CONSIDERATIONS ON THE PASSION OF JESUS CHRIST

I.

The Divine Priest, Jesus Christ, Who was both Priest and Victim, by the sacrifice of His life for the salvation of men completed the Sacrifice of the Cross and accomplished the work of the world’s Redemption. By His death Jesus Christ stripped our death of its terrors. Until then it was but the punishment of rebels; but by grace and the merits of our Saviour it becomes a sacrifice so dear to God that when we unite it to the death of Jesus, it makes us worthy to enjoy the same glory that God enjoys, and to hear Him one day say to us, as we hope: Enter thou into the joy of thy Lord! (Matt. xxv.21).

Thus death, which was an object of pain and dread, was changed by the death of Jesus into a passage from a state of peril and danger of hell, into one of security and of eternal blessedness, and from the miseries of this life to the boundless delights of Paradise.

Therefore the Saints have ever regarded death with joy and desire, and no longer with fear. St. Augustine says that they who love the Crucified One “live with patience and die with joy.” And common experience shows that they who in life have been most troubled with persecutions, temptations, scruples, or other painful events are in death most comforted by Jesus Crucified, conquering with great peace of mind all the terrors and pains of death. And if it has sometimes happened that some of the Saints, as we read in their Lives, died in great fear of death, the Lord God permitted this in order to increase their merits; because the more painful the sacrifice, the more acceptable it was to God, and the more profitable to them for eternity.
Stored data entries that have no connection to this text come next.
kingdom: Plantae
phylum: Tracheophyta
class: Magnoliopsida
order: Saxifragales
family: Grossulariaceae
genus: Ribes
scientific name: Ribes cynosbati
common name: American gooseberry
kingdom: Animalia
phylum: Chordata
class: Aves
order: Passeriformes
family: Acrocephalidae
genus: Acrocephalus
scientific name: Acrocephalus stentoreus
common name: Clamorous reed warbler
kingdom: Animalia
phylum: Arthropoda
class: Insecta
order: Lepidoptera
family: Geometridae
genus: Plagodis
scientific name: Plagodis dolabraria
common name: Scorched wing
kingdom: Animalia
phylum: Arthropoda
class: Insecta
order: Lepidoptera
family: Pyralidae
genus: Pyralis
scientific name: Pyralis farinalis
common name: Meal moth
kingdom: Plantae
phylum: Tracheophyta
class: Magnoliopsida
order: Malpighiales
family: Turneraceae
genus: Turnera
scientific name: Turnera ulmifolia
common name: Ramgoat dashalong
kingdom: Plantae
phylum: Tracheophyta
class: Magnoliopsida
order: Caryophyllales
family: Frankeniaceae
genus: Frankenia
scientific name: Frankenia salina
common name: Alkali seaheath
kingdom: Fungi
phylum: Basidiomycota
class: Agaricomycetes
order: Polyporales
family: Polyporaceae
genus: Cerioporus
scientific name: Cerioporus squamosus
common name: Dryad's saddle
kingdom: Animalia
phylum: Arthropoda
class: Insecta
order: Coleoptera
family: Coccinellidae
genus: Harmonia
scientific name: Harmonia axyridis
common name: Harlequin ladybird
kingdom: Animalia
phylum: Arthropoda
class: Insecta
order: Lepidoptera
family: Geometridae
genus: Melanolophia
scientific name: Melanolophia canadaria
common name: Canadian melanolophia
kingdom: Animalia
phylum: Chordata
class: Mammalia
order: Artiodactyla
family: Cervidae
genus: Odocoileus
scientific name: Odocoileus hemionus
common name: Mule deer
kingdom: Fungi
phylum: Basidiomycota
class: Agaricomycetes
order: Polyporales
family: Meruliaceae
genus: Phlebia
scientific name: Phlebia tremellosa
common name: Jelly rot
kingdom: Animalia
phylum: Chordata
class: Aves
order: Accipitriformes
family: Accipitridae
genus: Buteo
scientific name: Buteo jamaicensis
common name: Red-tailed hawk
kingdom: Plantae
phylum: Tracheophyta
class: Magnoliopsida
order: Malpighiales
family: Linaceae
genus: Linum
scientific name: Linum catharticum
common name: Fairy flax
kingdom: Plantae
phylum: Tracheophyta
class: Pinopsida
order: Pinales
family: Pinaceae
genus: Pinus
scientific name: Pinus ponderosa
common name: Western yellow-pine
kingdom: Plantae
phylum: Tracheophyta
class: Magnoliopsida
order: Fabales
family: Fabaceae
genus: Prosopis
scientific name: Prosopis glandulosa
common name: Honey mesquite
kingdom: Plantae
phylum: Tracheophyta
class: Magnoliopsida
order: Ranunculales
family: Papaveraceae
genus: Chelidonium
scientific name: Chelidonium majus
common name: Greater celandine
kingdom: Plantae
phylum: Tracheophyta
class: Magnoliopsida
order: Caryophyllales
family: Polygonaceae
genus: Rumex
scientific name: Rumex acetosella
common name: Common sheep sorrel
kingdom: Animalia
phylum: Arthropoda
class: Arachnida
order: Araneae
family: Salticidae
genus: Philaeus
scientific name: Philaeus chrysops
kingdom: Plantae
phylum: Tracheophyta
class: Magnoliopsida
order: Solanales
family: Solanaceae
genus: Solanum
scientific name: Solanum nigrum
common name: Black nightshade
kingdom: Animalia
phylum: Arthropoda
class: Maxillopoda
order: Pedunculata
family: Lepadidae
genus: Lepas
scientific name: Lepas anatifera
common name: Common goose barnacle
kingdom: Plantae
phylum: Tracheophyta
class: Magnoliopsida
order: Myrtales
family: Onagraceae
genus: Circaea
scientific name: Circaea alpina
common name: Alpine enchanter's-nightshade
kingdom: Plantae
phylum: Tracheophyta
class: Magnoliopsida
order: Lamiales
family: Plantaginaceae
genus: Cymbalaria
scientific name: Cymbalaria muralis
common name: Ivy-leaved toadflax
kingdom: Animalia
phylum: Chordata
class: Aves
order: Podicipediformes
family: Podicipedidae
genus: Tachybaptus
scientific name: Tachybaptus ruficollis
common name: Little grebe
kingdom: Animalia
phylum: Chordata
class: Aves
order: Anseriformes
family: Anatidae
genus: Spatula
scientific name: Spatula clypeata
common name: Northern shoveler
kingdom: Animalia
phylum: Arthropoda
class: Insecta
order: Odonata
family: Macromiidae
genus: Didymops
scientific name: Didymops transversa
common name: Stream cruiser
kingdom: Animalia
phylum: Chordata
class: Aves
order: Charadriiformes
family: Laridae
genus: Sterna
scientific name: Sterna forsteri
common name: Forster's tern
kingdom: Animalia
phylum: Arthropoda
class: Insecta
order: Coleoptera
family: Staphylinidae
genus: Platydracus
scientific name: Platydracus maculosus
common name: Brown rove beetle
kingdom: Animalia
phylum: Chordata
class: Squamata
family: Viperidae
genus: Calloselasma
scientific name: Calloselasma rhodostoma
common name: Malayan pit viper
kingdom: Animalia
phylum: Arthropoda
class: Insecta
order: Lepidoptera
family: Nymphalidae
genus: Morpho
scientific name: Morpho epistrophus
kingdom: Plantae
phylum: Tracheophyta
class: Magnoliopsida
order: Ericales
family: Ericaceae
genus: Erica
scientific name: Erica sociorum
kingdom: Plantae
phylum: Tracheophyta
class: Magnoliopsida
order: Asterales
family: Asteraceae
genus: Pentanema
Oh, how much more bitter was death of old, before the time of the death of Jesus Christ! The Saviour was not yet come, and men sighed for His coming: they waited for His promise, but they knew not when it would be fulfilled. The devil had great power upon earth; Heaven was closed to men. But after the death of the Redeemer, hell was conquered. Divine grace was given to souls, God was reconciled to men, and the Kingdom of Heaven was opened to all those who die innocent, or have expiated their sins by repentance. And if some who die in grace do not immediately enter Heaven, this only results from the faults of which they are not yet cleansed; and death merely bursts their bonds, in order that they may be free to unite themselves perfectly to God, from Whom they are far away in this land of exile.

II.

Let us, then, take heed, O Christian souls, while we are in this exile, not to look at death as a misfortune, but as the end of our pilgrimage, which is full of difficulties and dangers, and as the beginning of our eternal happiness, which we hope one day to attain through the merits of Jesus Christ. And with this thought of Heaven, let us detach ourselves as much as possible from earthly things, which may cause us to lose Heaven and give us over to eternal pains. Let us offer ourselves to God declaring that we wish to die when it pleases Him, and to accept death in the manner and at the time which He has appointed; ever praying Him that, through the merits of Jesus Christ, He will cause us to depart from this life in His grace.

O my Jesus and my Saviour, Who, to obtain for me a happy death, hast chosen for Thyself a death so painful and desolate. I abandon myself into the arms of Thy mercy. For many years past I have deserved to be in hell, for the sins I have committed against Thee, and to be separated from Thee forever. But Thou, instead of punishing me as I deserved, hast called me to repentance, and I hope that now Thou hast pardoned me; but if Thou hast not already pardoned me through my fault, pardon me now that in sorrow I ask for mercy at Thy feet. O my Jesus, I could die of grief when I think of the injuries I have offered Thee! “O Blood of the Innocent, wash away the sins of the penitent!” pardon me, and give me grace to love Thee with all my strength till death; and when I shall reach the end of my life, make me to die burning with love for Thee, that I may continue to love Thee forever. Jesus, henceforth I unite my death to Thy holy death, through which I hope to be saved. In thee, O Lord, have I hoped; let me never be confounded (Ps. xxx. 2).

O thou great Mother of God, next to Jesus thou art my hope. “In thee, O Lady, have I hoped; I shall not be confounded forever.”